Question

The 10 students of batch B feel they have some conceptual doubt on circular-permutation. Mr. Mathew called them into the discussion room and asked them to sit down around a circular table which is surrounded by 13 chairs. Mr. Mathew told that his adjacent seat should not remain empty. Then find the number of ways in which the students can sit around a round table if Mr. Mathew also sits on a chair.

Answer 1

Hint: First, before proceeding for this, we must draw the diagram of the condition where on a circular table with 13 chairs let M be the fixed chair of Mr. Mathew and A and B are the adjacent chairs of Mr. Mathew which has to be filled. Then, for the selection of two students to be seated at A and B positions from the total of 10 students with both changing their seat is given by ${}^{10}{{C}_{2}}\times 2$. Then, for the arrangement of the anything within something is always defined by permutation which gives the final result.

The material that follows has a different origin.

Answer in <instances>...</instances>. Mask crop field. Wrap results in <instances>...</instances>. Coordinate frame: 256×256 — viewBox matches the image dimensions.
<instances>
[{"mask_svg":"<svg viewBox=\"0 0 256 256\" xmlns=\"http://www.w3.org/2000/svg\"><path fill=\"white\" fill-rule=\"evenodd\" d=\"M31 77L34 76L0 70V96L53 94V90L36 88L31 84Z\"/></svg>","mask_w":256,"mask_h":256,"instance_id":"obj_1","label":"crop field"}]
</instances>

Complete step by step answer:
In this question, we are supposed to find the number of ways in which the students can sit around a round table if Mr. Mathew also sits on a chair where 10 students are to be seated in a way so that adjacent chair of Mr. Mathew would not be empty from the 13 total chairs in the room.
So, before proceeding for this, we must draw the diagram of the condition where on a circular table with 13 chairs let M be the fixed chair of Mr. Mathew and A and B are the adjacent chairs of Mr. Mathew which has to be filled as:

Now, for the selection of two students be seated at A and B positions from the total of 10 students is given by:
${}^{10}{{C}_{2}}$
Moreover, we can see that A and B seated students can also interchange their positions, so we get the total arrangement of students adjacent to Mr. Mathew as:
${}^{10}{{C}_{2}}\times 2$
Now, we are left with 10 seats and 8 students and we have to arrange 8 students in 10 seats.
So, for the arrangement of anything within something is always defined by permutation.
Then, for the arrangement of 8 students in 10 seats left is given by:
${}^{10}{{P}_{8}}$
So, now the total number of the ways in which number of ways, in which the students can sit around a round table if Mr. Mathew also sit on a chair where 10 students are to be seated in a way so that adjacent chair of Mr. Mathew would not be empty from the 13 total chairs in room is given by:
${}^{10}{{C}_{2}}\times 2\times {}^{10}{{P}_{8}}$

Hence, the required answer is ${}^{10}{{C}_{2}}\times 2\times {}^{10}{{P}_{8}}$.

Note:
Now, to solve these types of questions we need to know some of the basics of the permutation and combination. So, the formula for the combination which is used for selection is given by
$^{n}{{C}_{r}}=\dfrac{n!}{\left( n-r \right)!r!}$
Also, the formula for the permutation which is used for arrangement is given by:
$^{n}{{P}_{r}}=\dfrac{n!}{\left( n-r \right)!}$